Lvl 3 Advanced techniques

While the above methods basically are “must have”, there are some other advanced techniques that you might want to use to get your application to the next level. It’s definitely something that you shouldn’t start with, but rather keep in mind and foresee where your application can grow up.

  • PWA. A progressive web application is a type of application that uses web browser APIs. It is intended to work on any platform that uses a standards-compliant browser, including both desktop and mobile devices. If your application meets baseline “installability requirements”, you can “extend” your web application to be PWA and get advantages of using service workers.
  • Client hints with Accept-CH header. Client hints describe one of two things: a user device and the network they are using to access your page.

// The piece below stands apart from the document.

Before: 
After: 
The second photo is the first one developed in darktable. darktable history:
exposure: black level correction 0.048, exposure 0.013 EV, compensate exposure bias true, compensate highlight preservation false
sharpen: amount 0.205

You can detect a poor network connection and choose what you want to send and how you want to send it. Combined with service workers, you can create incredibly fast sites that are available offline.
  • Save-Data header. Save data is also a client hint. But it’s pretty straight forward, it is either on or off. What you can achieve via Save-Data are limited only to what you can come up with. Among different scenarios what is possible are omitting non-essential web fonts, eliminating non-essential images or reducing image resolution.
  • SSR. Two main reasons to use SSR are better SEO and faster time-to-content. SSR getting more and more popular every year. In Google I/O 2019 a relatively new technique which is called “progressive hydration” was introduced that can be used to speed up server rendering. Unlike previous described methods you can start doing SSR from the beginning, and it’s quite easy to do. If you use React you can try out Next.js or Gatsby frameworks.

Summary

Clearly, there are more methods exist, like prefetching resources, optimizing critical path, making scripts load asynchronously, or other techniques specifically for your framework. Similarly, there are some UI tricks that can create an impression of a small response time. For instance, Optimistic UI. Optimistic UI is a pattern that you can use to simulate the results of a mutation and update the UI even before receiving a response from the server. As an example, “like” button in popular social medias.

Essentially, you should start from measuring performance and gathering metrics. I deliberately did not put anything about it here, as it’s quite a broad topic and should be discussed separately. I hope it will help you to make a substantial contribution to the Party and set yourself apart from the rest, good luck.